Per tutta la prima parte dell’anno Antonio e Cleopatra si preparano allo scontro. Antonio può contare su ben trenta legioni e sul contingente navale di Cleopatra. Si attesta su una linea che va da Cirene a Metone, nella punta del Peloponneso vicina all’Italia. Lui e Cleopatra pongono il quartier generale a Patrasso.

Ottaviano, che è come sempre accompagnato (e guidato nella strategia) da Marco Agrippa, può contare su venti legioni e su una flotta inferiore per numero.
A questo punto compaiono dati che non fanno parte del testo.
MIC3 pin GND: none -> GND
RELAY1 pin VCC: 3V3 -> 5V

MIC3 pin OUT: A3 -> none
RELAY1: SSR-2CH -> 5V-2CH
Ma Agrippa ha un’idea vincente che segna le sorti del conflitto. Salpato da Brindisi nella primavera del 31, non si dirige verso il golfo di Patrasso, ma raggiunge a sorpresa il Peloponneso e sbaraglia la retroguardia di Antonio, tagliandogli le vie di approvvigionamento dall’Egitto. A questo punto Antonio e Cleopatra sono in parte isolati. Anche Antonio, però, risponde con una mossa a sorpresa, avanzando verso l’Italia. La flotta di Ottaviano si schiera davanti alle coste adriatiche dell’Acarnania, poco sotto l’odierno porto di Igoumenitsa, ove sorge la cittadina di Azio.
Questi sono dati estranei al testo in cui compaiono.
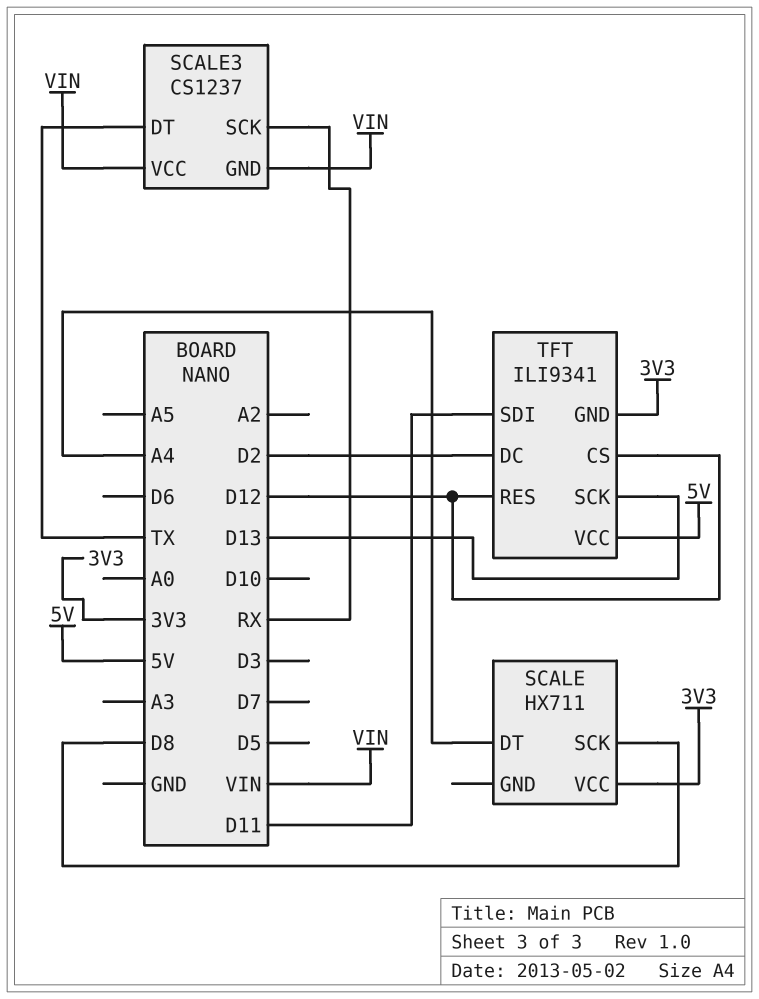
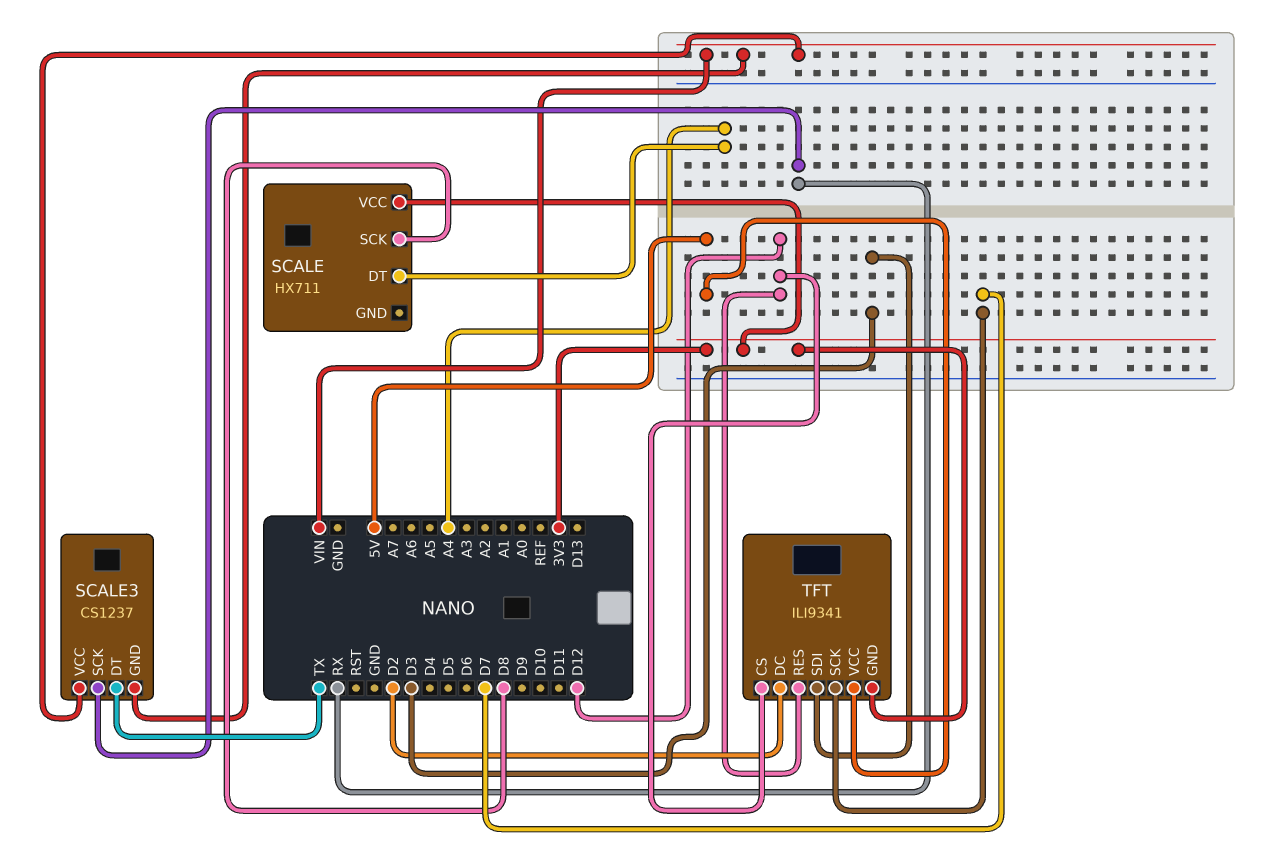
TFT pin SCK: D13 -> D7
TFT pin SDI: D11 -> D3

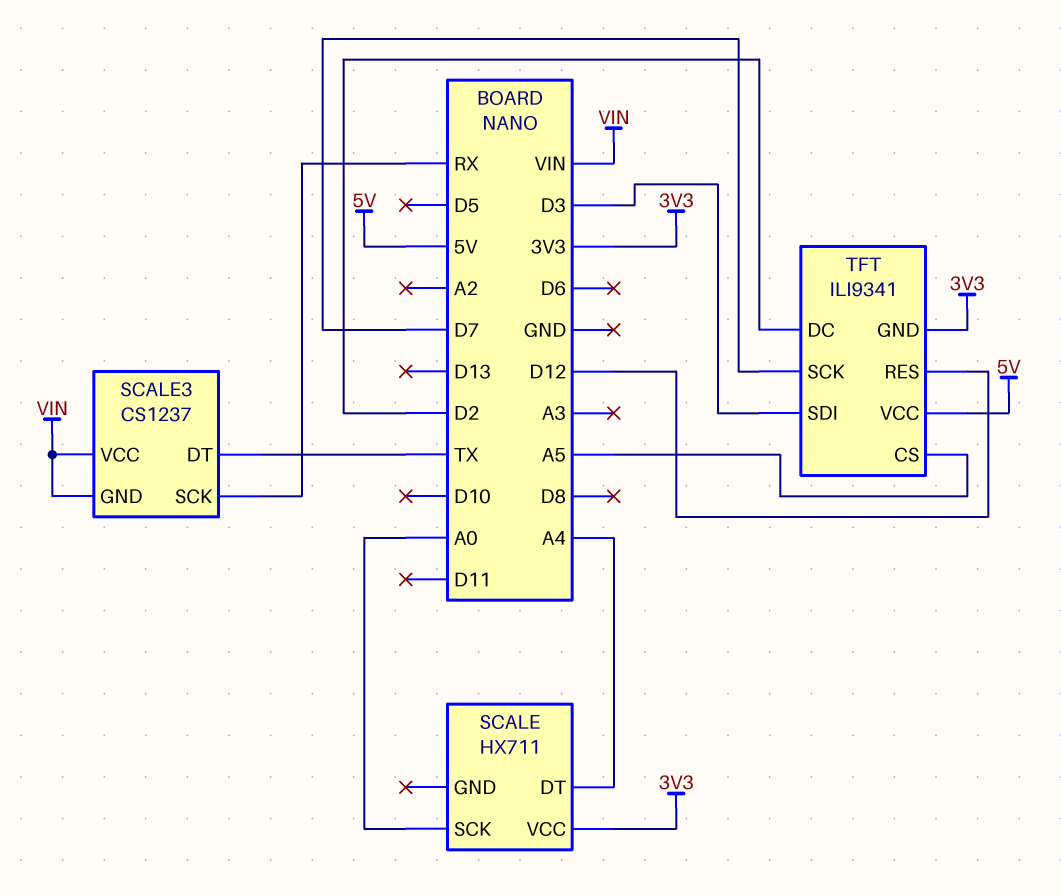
SCALE pin SCK: D8 -> A0
TFT pin CS: D12 -> A5

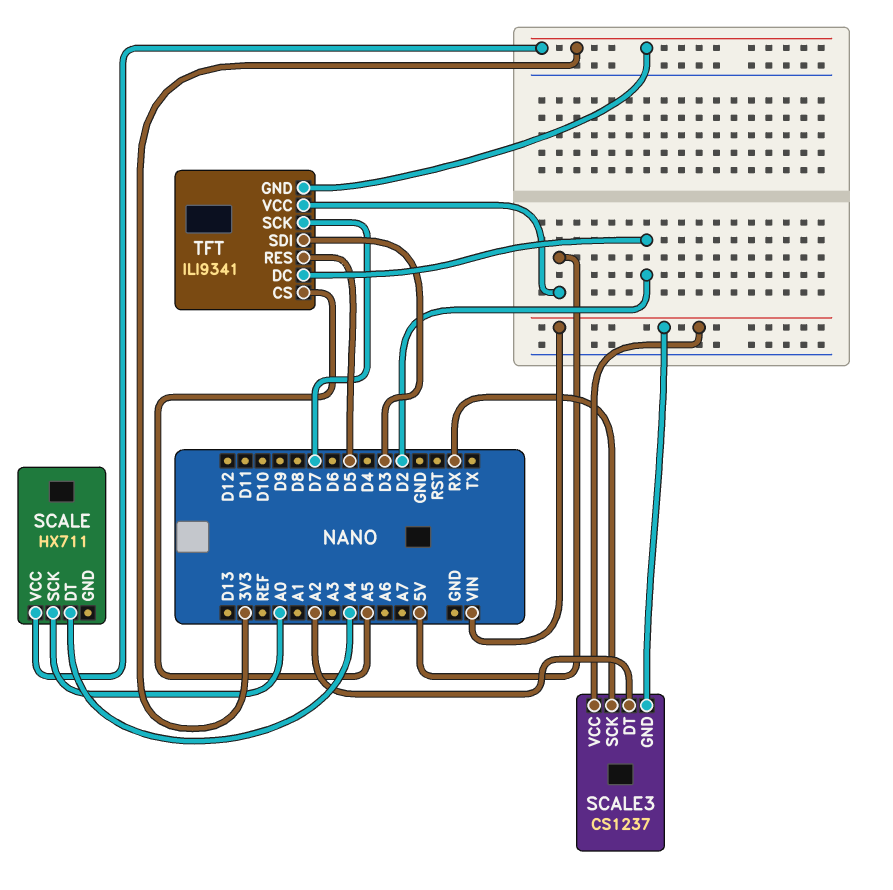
SCALE3 pin DT: TX -> A2
TFT pin RES: D12 -> D5

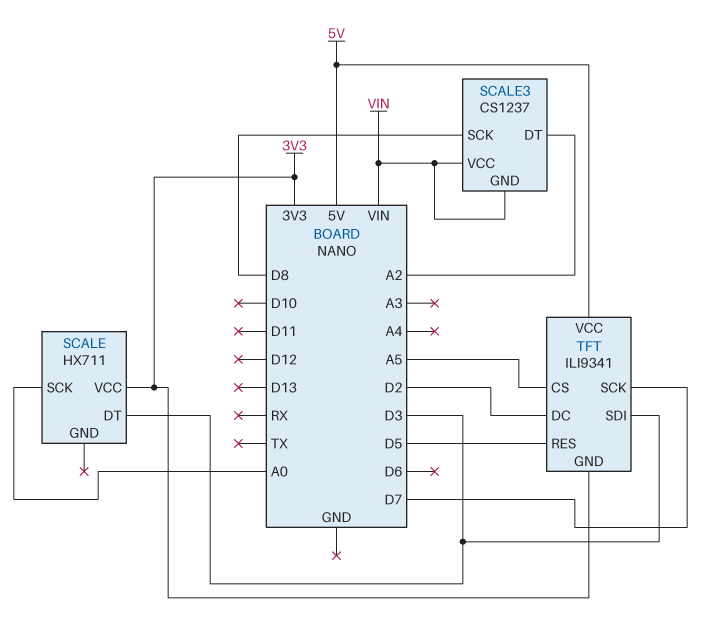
SCALE pin DT: A4 -> D3
SCALE3 pin SCK: RX -> D8

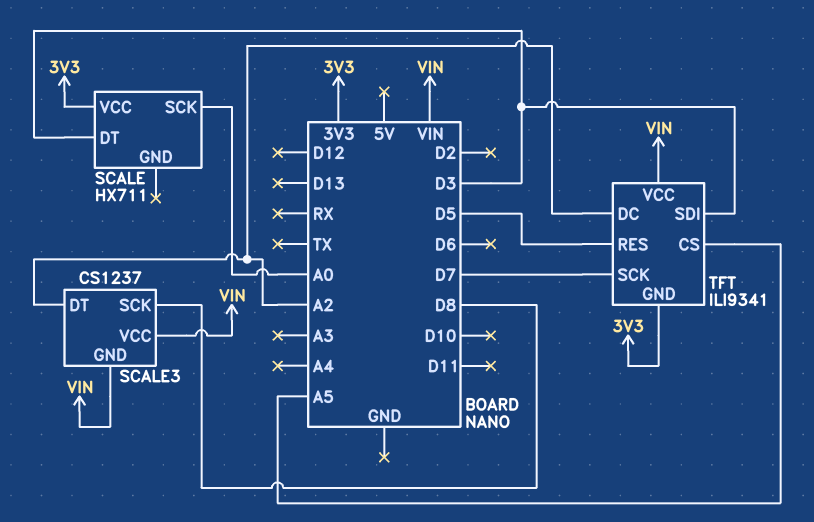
TFT pin DC: D2 -> A2
TFT pin VCC: 5V -> VIN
La mattina del 2 settembre del 31 a.C., alle prime luci dell’alba, la flotta di Antonio e Cleopatra si avvicina allo schieramento di Ottaviano e Agrippa. Per primo ad attaccare è Antonio. Agrippa però retrocede verso il mare aperto: le navi di Antonio lo inseguono, ma vengono accerchiate con un’abile manovra. A metà della giornata già 50 navi sono affondate. Molti sono presi dal panico, e decine di navi antoniane vanno a rifugiarsi nel golfo di Ambracia. Ottaviano le chiude e dà ordine di attaccare con frecce infuocate. È la disfatta per la flotta orientale, che si arrende o abbandona le navi per fuggire via terra. Resisi conto della sconfitta, Antonio e Cleopatra si mettono in salvo, raggiungono Atene via terra e di lì salpano in tutta fretta per Alessandria. Ottaviano, però, sceglie di non inseguire subito i due. Torna a Roma e si fa eleggere console per la quarta volta consecutiva.
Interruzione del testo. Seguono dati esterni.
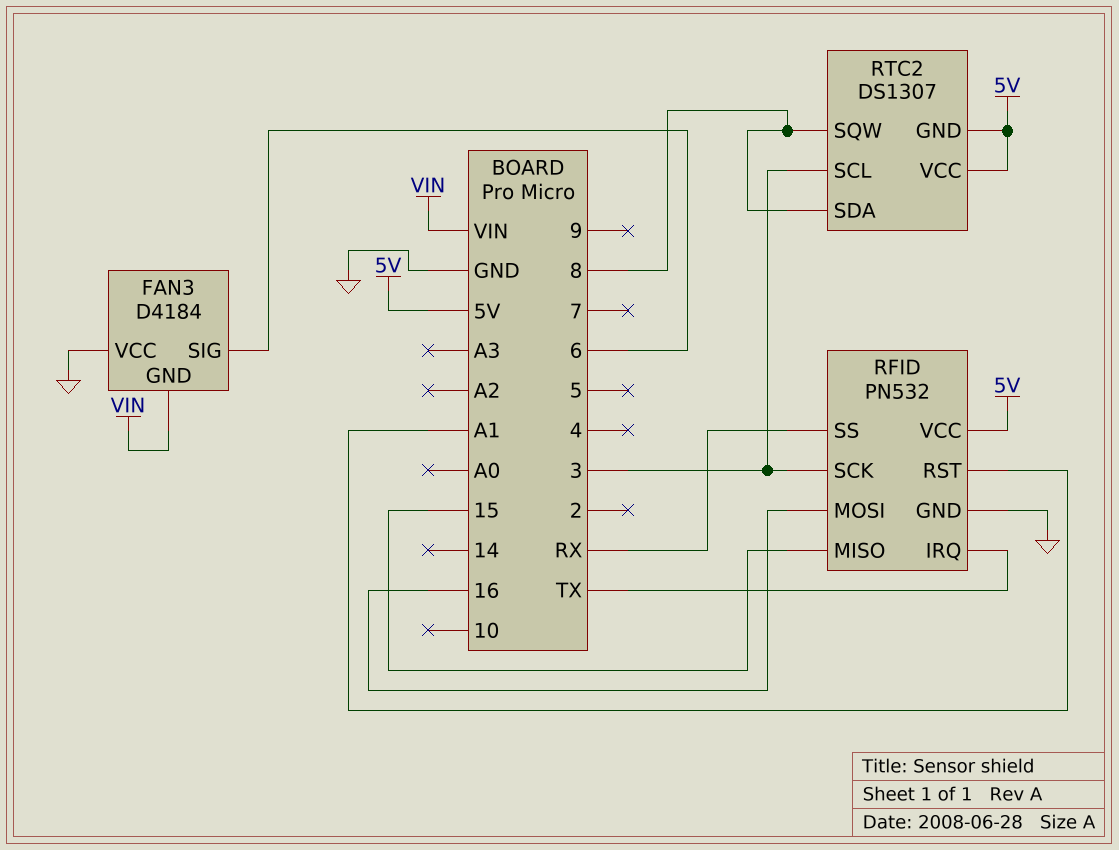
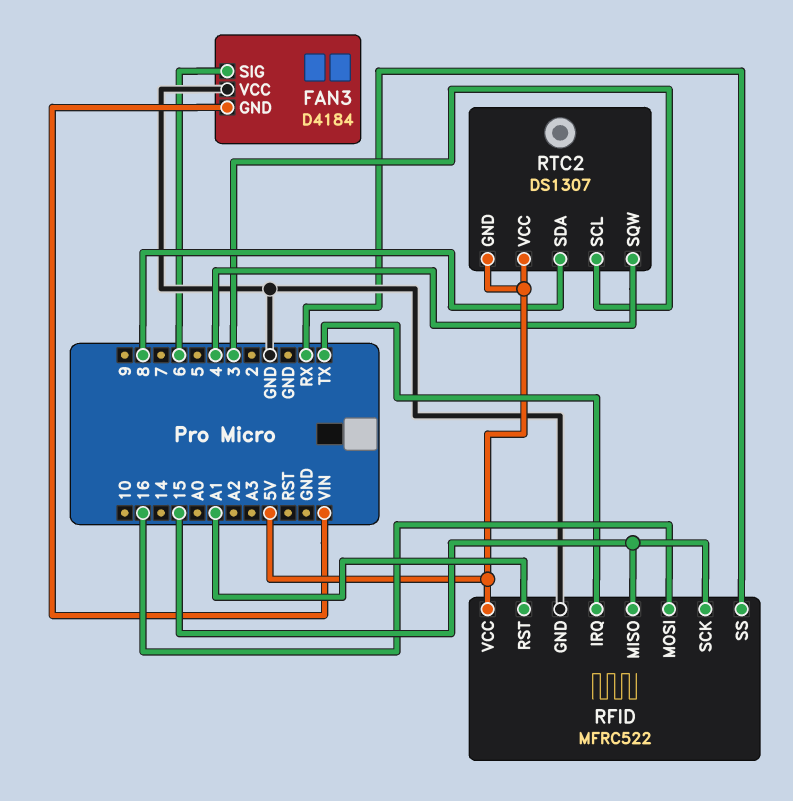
RFID: PN532 -> MFRC522
RFID pin SCK: 3 -> 15
RTC2 pin SQW: 8 -> 4

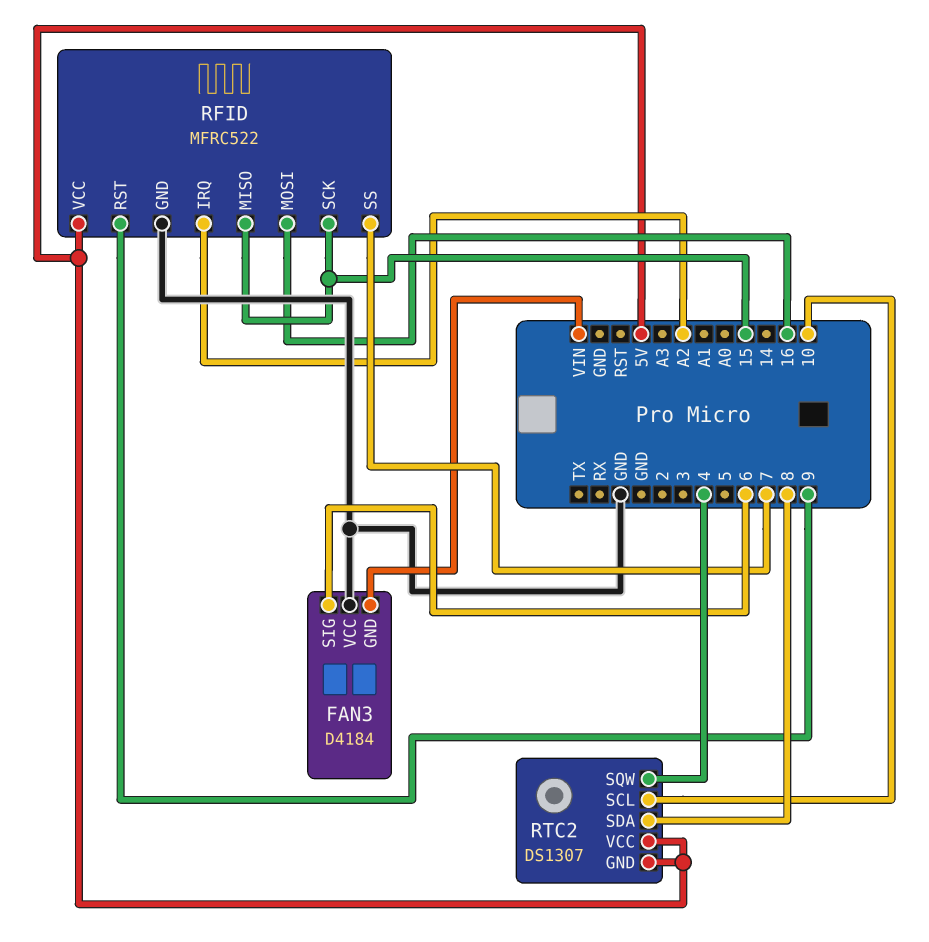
RFID pin IRQ: TX -> A2
RFID pin RST: A1 -> 9
RFID pin SS: RX -> 7
RTC2 pin SCL: 3 -> 10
Mentre Cleopatra e Antonio sono asserragliati ad Alessandria, Ottaviano prepara la spedizione risolutiva. In tutte le province che erano state di pertinenza antoniana, i governatori vengono sostituiti con senatori a lui fedeli. Ai primi di agosto, la flotta romana compare davanti al porto alessandrino. Antonio, radunato in tutta fretta un esercito, si prepara allo scontro appena fuori le mura della città. Ma alla vista dell’imponente schieramento di Ottaviano, gli egizi si danno alla fuga. Ad Antonio rimane una sola strada: darsi la morte. Quando Ottaviano raggiunge il suo accampamento, lo trova già senza vita.

Cleopatra, intanto, si è chiusa nel palazzo reale. Ottaviano vuole incontrarla e la regina, stando a quanto raccontano le fonti romane, cerca di sedurlo per aver salva la vita e il regno. Ma Ottaviano non è né Cesare né Antonio, e intima a Cleopatra di abdicare e di consegnargli i suoi figli, a cominciare da Cesarione, allora quindicenne, avuto da Cesare. Cleopatra capisce che è giunta la fine: si ritira in una stanza segreta e il 12 agosto del 30 a.C. si fa mordere da un aspide, togliendosi la vita. Ottaviano fa cercare nel palazzo i figli di Antonio e Cesarione, per ricondurli a Roma. Il figlio di Giulio Cesare e Cleopatra, però, è trovato morto nella sua stanza: questa, almeno, la versione ufficiale.